Getting Beneath the Surface

Of course, for the job candidate, what matters isn't what's on the company's website so much as what's going on in the workplace. "Sometimes the right things are on the Web site, but the culture hasn't caught up," Hinton says.

How can candidates be sure that what they're experiencing during a job interview reflects the true company culture? "First, do your research," says Merrill's Wamai. When visiting a firm, be aware of the people you're meeting with and how they compare to the rest of the office. Interviewing with three black professionals who appear to be the only ones in the office is probably not a good sign, she says.

Wamai suggests asking questions and listening for consistent answers, and meeting as many people within the company as you can, even if they're not in your core area of interest. "The best test of a company is its people and alumni," she says. "Are the people you're seeing serious, real line people? Do you get to see the real company?" Read the company's annual report and Web site and study its board of directors and executive management to get a sense of the diversity within the upper ranks. "You really have to look beyond," she says.
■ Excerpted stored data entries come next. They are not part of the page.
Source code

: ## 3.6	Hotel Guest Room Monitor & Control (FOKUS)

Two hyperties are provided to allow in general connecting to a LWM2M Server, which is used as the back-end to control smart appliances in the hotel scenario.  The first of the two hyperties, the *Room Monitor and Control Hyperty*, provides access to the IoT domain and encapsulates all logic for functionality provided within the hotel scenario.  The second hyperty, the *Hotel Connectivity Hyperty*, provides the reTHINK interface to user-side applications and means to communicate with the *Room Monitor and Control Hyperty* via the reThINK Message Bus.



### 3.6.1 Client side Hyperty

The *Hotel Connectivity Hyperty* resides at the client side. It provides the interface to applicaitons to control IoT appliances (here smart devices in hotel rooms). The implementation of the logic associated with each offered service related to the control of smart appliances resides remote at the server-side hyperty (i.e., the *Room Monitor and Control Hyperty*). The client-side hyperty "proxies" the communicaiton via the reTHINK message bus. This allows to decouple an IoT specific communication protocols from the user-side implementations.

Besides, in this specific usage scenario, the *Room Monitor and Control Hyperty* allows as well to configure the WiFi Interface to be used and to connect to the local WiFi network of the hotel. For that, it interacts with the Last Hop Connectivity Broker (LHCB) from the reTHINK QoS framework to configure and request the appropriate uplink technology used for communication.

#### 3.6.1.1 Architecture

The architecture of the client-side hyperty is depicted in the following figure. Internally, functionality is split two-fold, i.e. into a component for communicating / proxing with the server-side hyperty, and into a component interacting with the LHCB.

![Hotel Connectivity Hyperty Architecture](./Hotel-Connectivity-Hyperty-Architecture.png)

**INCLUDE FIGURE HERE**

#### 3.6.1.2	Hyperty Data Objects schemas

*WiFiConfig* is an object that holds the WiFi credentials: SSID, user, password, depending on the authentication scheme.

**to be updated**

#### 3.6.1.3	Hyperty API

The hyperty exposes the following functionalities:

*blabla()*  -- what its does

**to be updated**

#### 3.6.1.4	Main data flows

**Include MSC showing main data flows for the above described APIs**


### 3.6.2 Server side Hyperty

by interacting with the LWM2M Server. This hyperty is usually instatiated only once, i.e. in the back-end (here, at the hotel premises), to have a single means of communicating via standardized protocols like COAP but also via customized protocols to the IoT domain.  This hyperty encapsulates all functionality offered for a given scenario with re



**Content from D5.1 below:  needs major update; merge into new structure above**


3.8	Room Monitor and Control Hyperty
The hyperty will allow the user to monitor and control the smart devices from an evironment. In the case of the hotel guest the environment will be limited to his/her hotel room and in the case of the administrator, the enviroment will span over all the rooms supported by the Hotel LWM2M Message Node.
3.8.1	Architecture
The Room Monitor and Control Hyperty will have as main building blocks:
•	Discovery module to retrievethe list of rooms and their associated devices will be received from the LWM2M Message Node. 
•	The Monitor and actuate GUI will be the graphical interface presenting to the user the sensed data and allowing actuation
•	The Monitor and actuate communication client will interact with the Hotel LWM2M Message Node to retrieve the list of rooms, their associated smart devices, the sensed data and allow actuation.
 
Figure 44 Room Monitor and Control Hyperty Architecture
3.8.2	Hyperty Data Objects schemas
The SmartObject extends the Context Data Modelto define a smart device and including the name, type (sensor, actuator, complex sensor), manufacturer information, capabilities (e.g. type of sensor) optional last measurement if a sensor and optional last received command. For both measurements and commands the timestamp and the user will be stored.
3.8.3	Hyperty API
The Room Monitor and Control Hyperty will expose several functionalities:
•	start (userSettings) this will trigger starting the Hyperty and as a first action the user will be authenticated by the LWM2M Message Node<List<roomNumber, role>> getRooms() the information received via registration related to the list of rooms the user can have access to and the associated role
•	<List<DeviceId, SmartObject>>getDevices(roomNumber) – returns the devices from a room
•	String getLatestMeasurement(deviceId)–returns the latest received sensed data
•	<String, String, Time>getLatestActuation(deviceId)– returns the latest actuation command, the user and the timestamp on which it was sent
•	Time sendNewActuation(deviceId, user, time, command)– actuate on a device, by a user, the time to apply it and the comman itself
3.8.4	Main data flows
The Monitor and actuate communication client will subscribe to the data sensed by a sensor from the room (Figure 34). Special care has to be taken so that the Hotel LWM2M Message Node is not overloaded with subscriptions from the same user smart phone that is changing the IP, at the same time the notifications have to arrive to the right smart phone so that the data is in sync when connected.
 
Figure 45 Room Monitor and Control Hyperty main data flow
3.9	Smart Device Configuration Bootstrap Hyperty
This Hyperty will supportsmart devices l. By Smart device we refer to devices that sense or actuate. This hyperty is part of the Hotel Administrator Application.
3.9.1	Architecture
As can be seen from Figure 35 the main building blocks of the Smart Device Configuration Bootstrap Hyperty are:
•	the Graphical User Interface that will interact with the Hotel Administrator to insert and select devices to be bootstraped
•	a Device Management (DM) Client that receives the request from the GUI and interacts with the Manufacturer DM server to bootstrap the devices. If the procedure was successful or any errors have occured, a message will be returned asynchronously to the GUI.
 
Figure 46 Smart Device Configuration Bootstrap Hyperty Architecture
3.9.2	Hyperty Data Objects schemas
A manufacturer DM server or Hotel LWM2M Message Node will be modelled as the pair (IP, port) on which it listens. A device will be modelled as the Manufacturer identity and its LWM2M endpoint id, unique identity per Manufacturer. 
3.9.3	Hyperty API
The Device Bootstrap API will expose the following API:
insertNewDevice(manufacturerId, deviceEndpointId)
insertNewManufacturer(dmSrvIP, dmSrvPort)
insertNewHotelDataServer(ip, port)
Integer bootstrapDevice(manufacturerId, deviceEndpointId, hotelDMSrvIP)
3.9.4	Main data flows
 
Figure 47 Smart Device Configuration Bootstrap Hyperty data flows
Hinton suggests researching the company's retention rate among minorities and women. You want to find out "not just do they have diversity hires, but do they retain minorities as well?" she says. Taking advantage of professional and minority networks to talk with people in the company is another way to learn whether its culture truly embraces diversity, she says. "You really have to get in there to see how it's all working in practice."